Another issue is the corruption of our lobbyist rulers. Lobbyists do rules us! They write the bills congress passes and sometimes reads beforehand. They are the “retired” lawmakers who know the system better than their younger replacements. Elected representatives are beholden to them in our complex world. This complexity makes the case the Tea Party makes that our world is over regulated. So they advocate throwing out entire portions (or more) of the tax and legislative code. While that may be true, but the world is truly complex, and the regulatory system should be correspondingly complex. Let the smart people see through the spin and oversimplification in the right wing press, paid for by the lobbyists!
Imagine someone with an average income, who is not particularly entrepreneurial, and simply needs a job to support a family. Should the American system still have incentives for that person? Absolutely yes. Capitalism for the middle class is great, but these incentives are hidden, clouded. They are visible only to the deep hunters, those with time to look, who are not hard at work at “real jobs.” Thus, the system preserves itself. What we both want, JP, are increased opportunities for regular people. When the rewards are so high, there is little incentive for the upper class to give away anything to the underlings. The über-class has successfully insulated itself and preserved its cocoon in nearly every way imaginable.
And that is where the Occupiers come in. The outrage is justified, but must stay positive, solution oriented and civil.
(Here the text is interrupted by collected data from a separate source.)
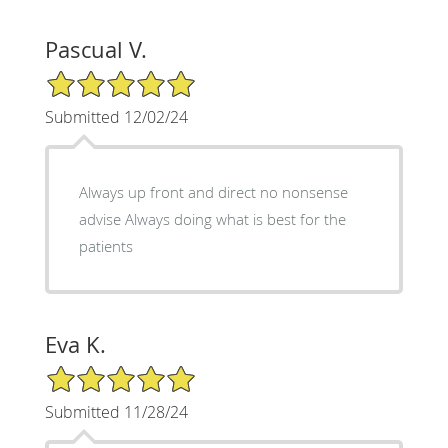
Pascual V.
5/5 Star Rating
Submitted 12/02/24
Always up front and direct no nonsense
advise Always doing what is best for the
patients
Eva K.
5/5 Star Rating
Submitted 11/28/24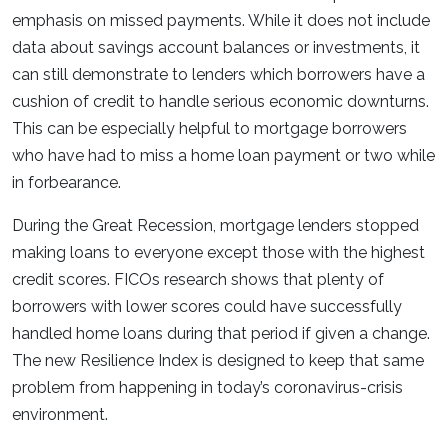
emphasis on missed payments. While it does not include
data about savings account balances or investments, it
can still demonstrate to lenders which borrowers have a
cushion of credit to handle serious economic downturns.
This can be especially helpful to mortgage borrowers
who have had to miss a home loan payment or two while
in forbearance.
During the Great Recession, mortgage lenders stopped
making loans to everyone except those with the highest
credit scores. FICOs research shows that plenty of
borrowers with lower scores could have successfully
handled home loans during that period if given a change.
The new Resilience Index is designed to keep that same
problem from happening in today’s coronavirus-crisis
environment.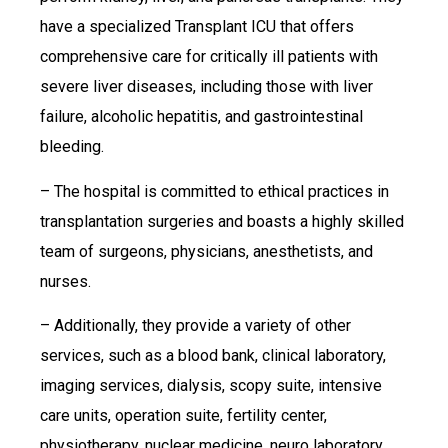
have a specialized Transplant ICU that offers
comprehensive care for critically ill patients with
severe liver diseases, including those with liver
failure, alcoholic hepatitis, and gastrointestinal
bleeding.
– The hospital is committed to ethical practices in
transplantation surgeries and boasts a highly skilled
team of surgeons, physicians, anesthetists, and
nurses.
– Additionally, they provide a variety of other
services, such as a blood bank, clinical laboratory,
imaging services, dialysis, scopy suite, intensive
care units, operation suite, fertility center,
physiotherapy, nuclear medicine, neuro laboratory,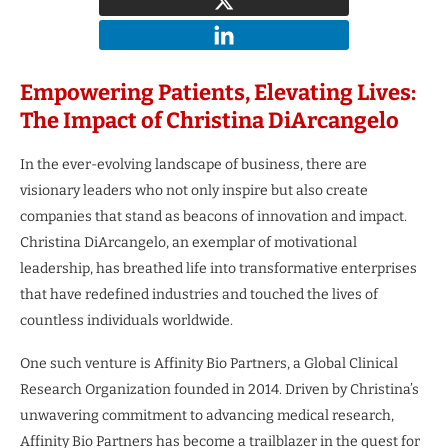
Empowering Patients, Elevating Lives:
The Impact of Christina DiArcangelo
In the ever-evolving landscape of business, there are
visionary leaders who not only inspire but also create
companies that stand as beacons of innovation and impact.
Christina DiArcangelo, an exemplar of motivational
leadership, has breathed life into transformative enterprises
that have redefined industries and touched the lives of
countless individuals worldwide.
One such venture is Affinity Bio Partners, a Global Clinical
Research Organization founded in 2014. Driven by Christina’s
unwavering commitment to advancing medical research,
Affinity Bio Partners has become a trailblazer in the quest for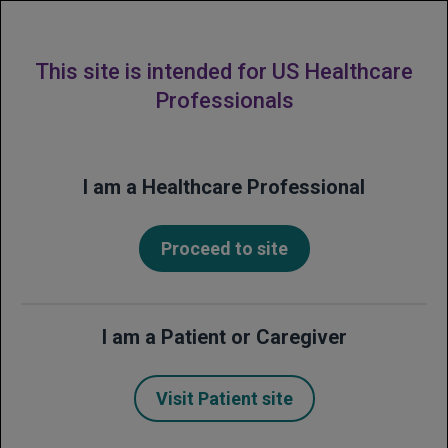
MENU
This site is intended for US Healthcare
Professionals
Financial Frequently
I am a Healthcare Professional
Asked Questions
(FAQs)
Proceed to site
Get answers to common questions about
support and resources from Genentech
I am a Patient or Caregiver
for patients who have been prescribed
Avastin.
Visit Patient site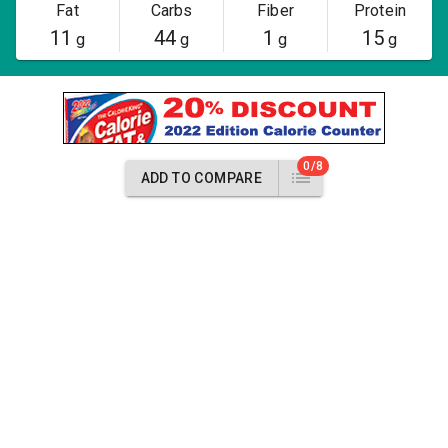
Fat
Carbs
Fiber
Protein
11
44
1
15
g
g
g
g
0/8
ADD TO COMPARE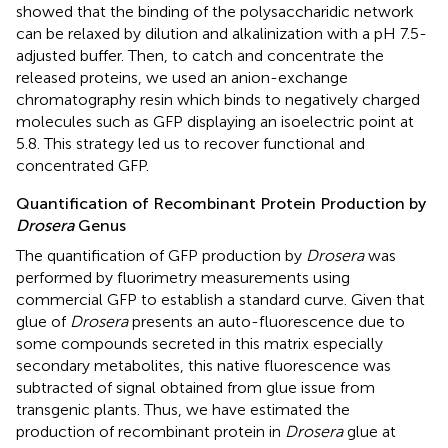
showed that the binding of the polysaccharidic network
can be relaxed by dilution and alkalinization with a pH 7.5-
adjusted buffer. Then, to catch and concentrate the
released proteins, we used an anion-exchange
chromatography resin which binds to negatively charged
molecules such as GFP displaying an isoelectric point at
5.8. This strategy led us to recover functional and
concentrated GFP.
Quantification of Recombinant Protein Production by
Drosera
Genus
The quantification of GFP production by
Drosera
was
performed by fluorimetry measurements using
commercial GFP to establish a standard curve. Given that
glue of
Drosera
presents an auto-fluorescence due to
some compounds secreted in this matrix especially
secondary metabolites, this native fluorescence was
subtracted of signal obtained from glue issue from
transgenic plants. Thus, we have estimated the
production of recombinant protein in
Drosera
glue at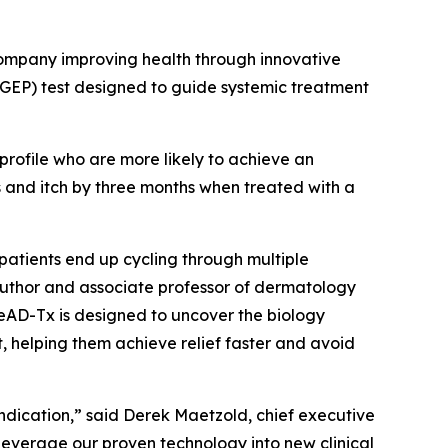
mpany improving health through innovative
(GEP) test designed to guide systemic treatment
 profile who are more likely to achieve an
 and itch by three months when treated with a
 patients end up cycling through multiple
 author and associate professor of dermatology
eAD-Tx is designed to uncover the biology
t, helping them achieve relief faster and avoid
dication,” said Derek Maetzold, chief executive
o leverage our proven technology into new clinical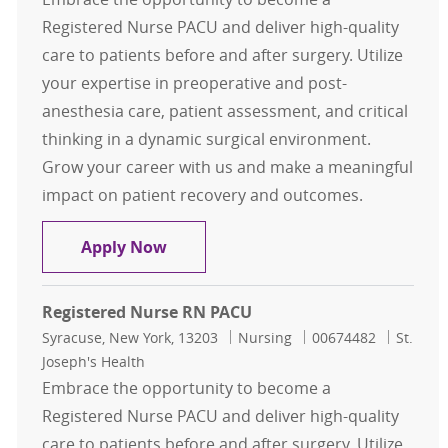
Registered Nurse PACU and deliver high-quality
care to patients before and after surgery. Utilize
your expertise in preoperative and post-
anesthesia care, patient assessment, and critical
thinking in a dynamic surgical environment.
Grow your career with us and make a meaningful
impact on patient recovery and outcomes.
Registered Nurse RN PACU
Apply Now
Registered Nurse RN PACU
Location
Category
Job Id
Syracuse, New York, 13203
Nursing
00674482
St.
Joseph's Health
Embrace the opportunity to become a
Registered Nurse PACU and deliver high-quality
care to patients before and after surgery. Utilize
We will all miss Andy Rooney – at least I will. But he made his living as a complainer, a curmudgeon. The good about his approach is publicity, and one hopes, a change in the national debate. For the Occupiers to do naught but complain falls short. As long as capitalism is working for the untouchables, then they will hang it over us as if it were still pure, to which we would aspire, but barely ever attain. We also agree that capitalism is broken, as I have described here.
What really can be done? Education is the most obvious answer. It pays off the best, and holds and spreads good values. But here is a counter-point to the legitimate left complaints. Education has become overloaded with regulations. Testing, accommodation and documentation have overshadowed educating individuals. Unfunded mandates have rendered good intentions as just that. Teachers are unable to reach their potential, and the unions that supposedly represent them are partly to blame. So is the government. The Tea Partiers blame the unions only; the Occupiers blame the wealthy only.
The next answer is regulation reform. It might be smart for the Tea Party and the Occupiers to join forces here. What comes to my mind is the program Al Gore conducted as vice prez, where he sought to find and eliminate government waste. That program is a way better model than, say, the Competitiveness group led by Dan Quayle, which paved the way for the K Street project.
Tax reform is right behind. Maybe John Boehner is now seeing the light, if we can interpret his comments today on the Sunday talk shows. Obama, the pols and the public are right on. This is not a Robin Hood mentality, it’s resoration of the Way It Should Be. Furthermore, this is the way it goes with campaigns. Obama is appealing to his base now, and he will appeal to the center once the Republicans get over their (delicious!) infighting. Tax the overlords. Define corporations as corporations, people as people (and fetuses as fetuses while we are at it!).